After Biden’s Debate Night Flop, The Ball Is In Republicans’ Court

This week, the New York Times released a new battleground poll that has triggered Democrat campaign consultants and caused legacy media like CNN to melt down. But before Republicans high-five each other, we should look much deeper into what this poll really means and what we need to do next.

The poll generally shows that black and Hispanic voters are shifting towards former President Donald Trump, and also that his topline approval is ahead in key battleground states like Nevada, Georgia, Arizona, and Pennsylvania — in some cases by sizable margins or even double-digits. This is good news and great early progress.

President Joe Biden’s approval rating lives in the basement, at a historically low level. From the economy to immigration, he is underwater on the issues that matter most to voters. Now add the depressed enthusiasm from the loud, drum-banging far-Left over issues like Gaza, and Biden’s team appears to be sensing big trouble.

But while this poll shows that Biden voter fatigue is real and spreading, it does not show that the Republicans’ work is done yet.

In fact, it would be fatal to mistake the Biden fatigue with Republican enthusiasm and then expect the same turnout enthusiasm — at least not yet. In some areas, former President Trump’s strong performance is directly related to Biden’s under-performance with core constituencies of the Democrat Party — black voters, Hispanic voters and some groups of women.

Conservatives will need to turn Biden fatigue and failure into voter enthusiasm; it won’t happen automatically.

With only 25 weeks to go before the November election, the Republican Party must take advantage of Biden’s trouble and weld it to a robust get-out-the-vote program that includes turning out absentee and early voters. Adding this with massive rallies like we saw in New Jersey over the weekend will create the winning combination for Republicans to win in November.

Between the New York Times poll and the 100,000 people showing up in deep-blue New Jersey, things look good for Republicans, but now is not the time to be overconfident.

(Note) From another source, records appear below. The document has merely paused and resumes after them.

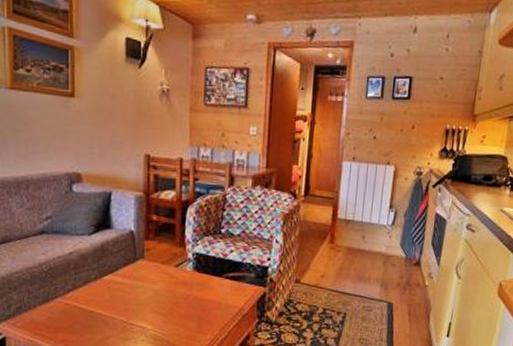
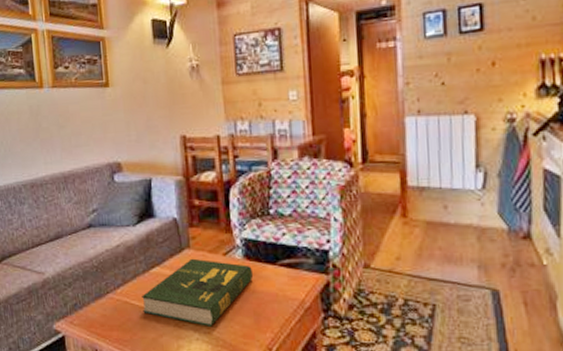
book: none [92,268,201,329] -> present [142,258,254,326]

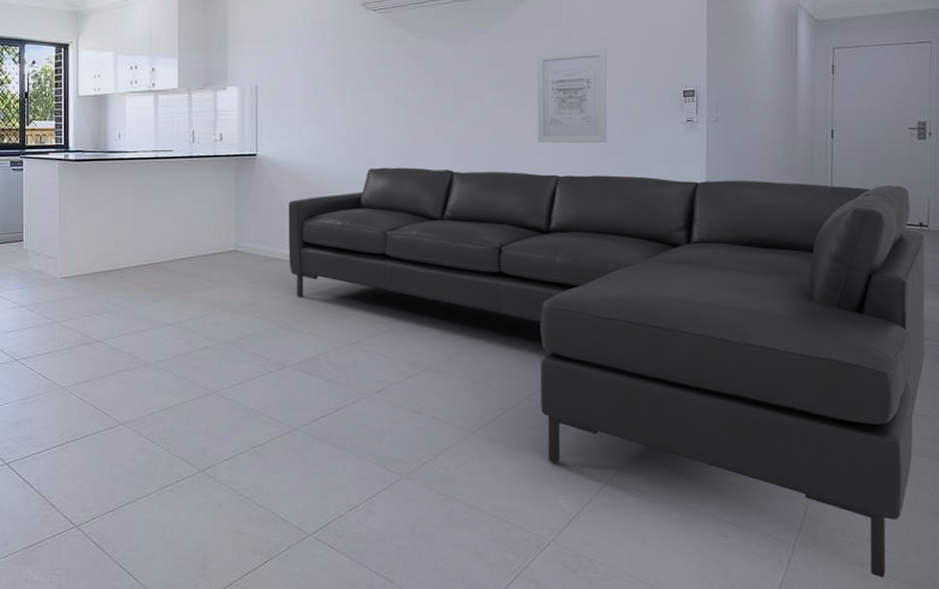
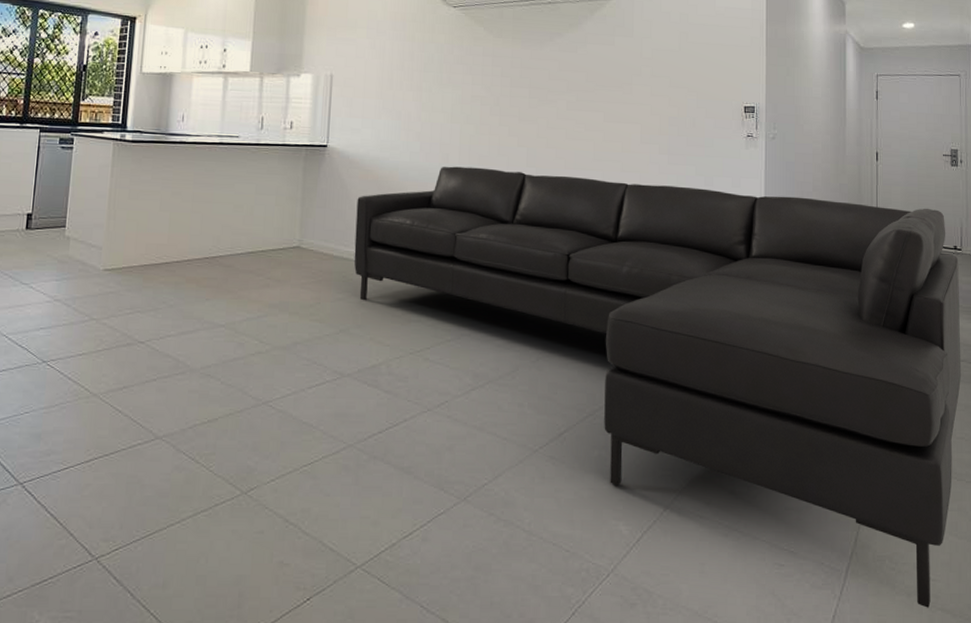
wall art: present [537,50,607,144] -> none [607,61,674,154]

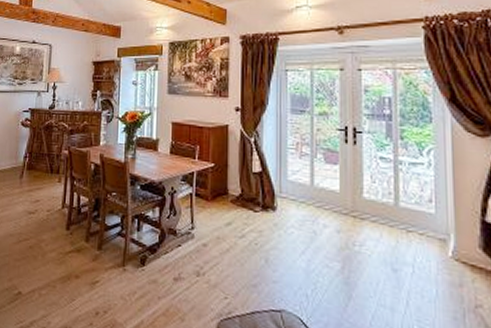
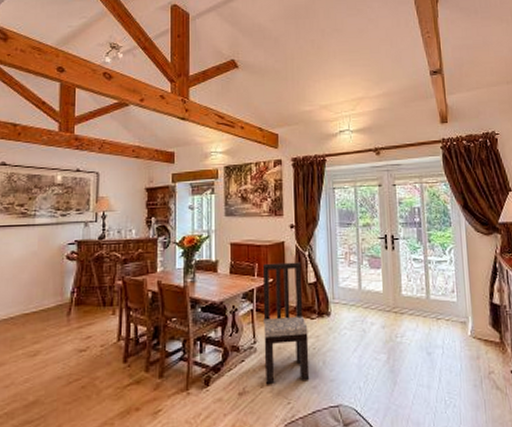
dining chair: none [201,146,250,277] -> present [263,262,310,385]

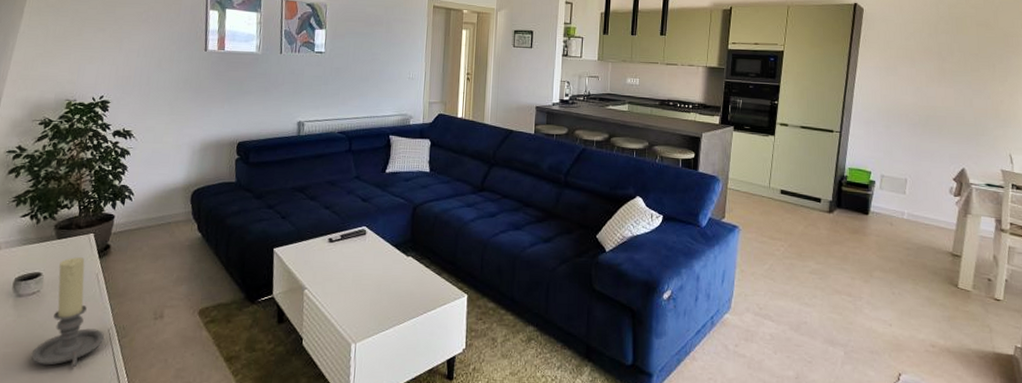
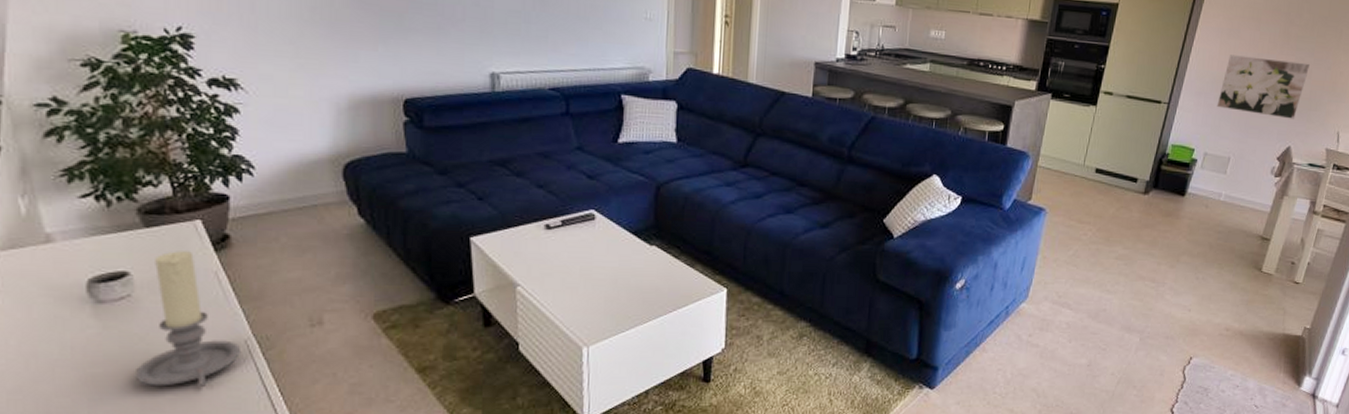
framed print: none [886,89,970,144] -> present [1216,54,1311,119]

As we all learned in 2020 and again in 2022, the Left has a history of using polls and the media to sell false realities and amp up their base with anxiety while suppressing Republicans’ energy.

In both of these cycles we also learned that we should not underestimate the Left’s ability to use various tactics and dirty tricks to turn out voters. (Spoiler alert: They will still do that.)

There is too much at stake to allow ourselves to sit on the sidelines or repeat the mistakes of the past. By looking at various polls and talking to voters on the ground, it is clear Republicans are winning on the issues.

We have solutions to the top issues facing the country and we have conservative champions up and down the ballot prepared to fight in Washington and protect our American way of life. But that is not enough, we must run an effective and efficient get out the vote and ballot-chase operation.

The Sentinel Action Fund has already started this work to turn out Republican voters in Senate battlegrounds across the country. In Pennsylvania, a key focus of the New York Times poll, we have already started to see productive returns. Along with the Republican State Leadership Committee (RSLC) and Keystone Renewal PAC, we launched to provide information and encourage voters to join the mail-in ballot lists.

Ahead of the Pennsylvania primary, over 24,000 Republicans joined the annual mail-in ballot list. During the same period, Democrats only added 13,000 new mail-in voters, meaning Republicans are outpacing the Left and beginning to close the absentee ballot gap.

When you take initiatives like this and think about the New York Times poll results, Republicans’ pathway to November becomes a lot more clear.

Republicans must continue to drive home our strengths on the policy issues and use all legally available tools and tactics to reach and turn out voters. The key to winning the next election is to use a robust ground game to take advantage of Biden’s fatigue and failure, and to build enthusiasm for conservative candidates.